▶ **Passage du document**:
- - - -

SNCF : la fin du monopole probablement repoussée à 2023

Le Parlement européen propose une ouverture complète des marchés intérieurs de transport de passagers en 2023 et non pas en 2019 comme prévu initialement par Bruxelles dans ses propositions de quatrième paquet ferroviaire. La Commission serait sur le même tempo, tandis que le texte du 4ème paquet de libéralisation du secteur est plutôt attendu pour 2015, selon Dominique Riquet, premier vice-président de la Commission Transports au Parlement européen. Soit après la mise en place de la réforme ferroviaire française, dont le projet n'est pas compatible ni avec le 4ème paquet, ni avec le droit actuel selon Dominique Riquet.
Fabrice Gliszczynski

L'ouverture complète du marché ferroviaire domestique de transport de passagers en Europe ne se fera pas en 2019, comme la Commission européenne l'avait indiquée l'an dernier en lançant son paquet de propositions pour briser les derniers monopoles en Europe ("quatrième paquet ferroviaire"), mais quelques années après.

"Le Parlement européen propose 2023 et la Commission ne semble pas avoir d'opposition sur ce point", explique à La Tribune Dominique Riquet, premier vice-président de la Commission Transports au Parlement européen.

- - - -

▶ **Extrait de données**:
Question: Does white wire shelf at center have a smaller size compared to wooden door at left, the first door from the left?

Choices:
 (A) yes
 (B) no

- - - -

▶ **Tâche courte**:
Recopiez mot pour mot, dans l'article sur la fin du monopole de la SNCF, tout ce qui va de « SNCF : la fin » jusqu'à « selon Dominique Riquet. ».

▶ **Corrigé**:
SNCF : la fin du monopole probablement repoussée à 2023

Le Parlement européen propose une ouverture complète des marchés intérieurs de transport de passagers en 2023 et non pas en 2019 comme prévu initialement par Bruxelles dans ses propositions de quatrième paquet ferroviaire. La Commission serait sur le même tempo, tandis que le texte du 4ème paquet de libéralisation du secteur est plutôt attendu pour 2015, selon Dominique Riquet, premier vice-président de la Commission Transports au Parlement européen. Soit après la mise en place de la réforme ferroviaire française, dont le projet n'est pas compatible ni avec le 4ème paquet, ni avec le droit actuel selon Dominique Riquet.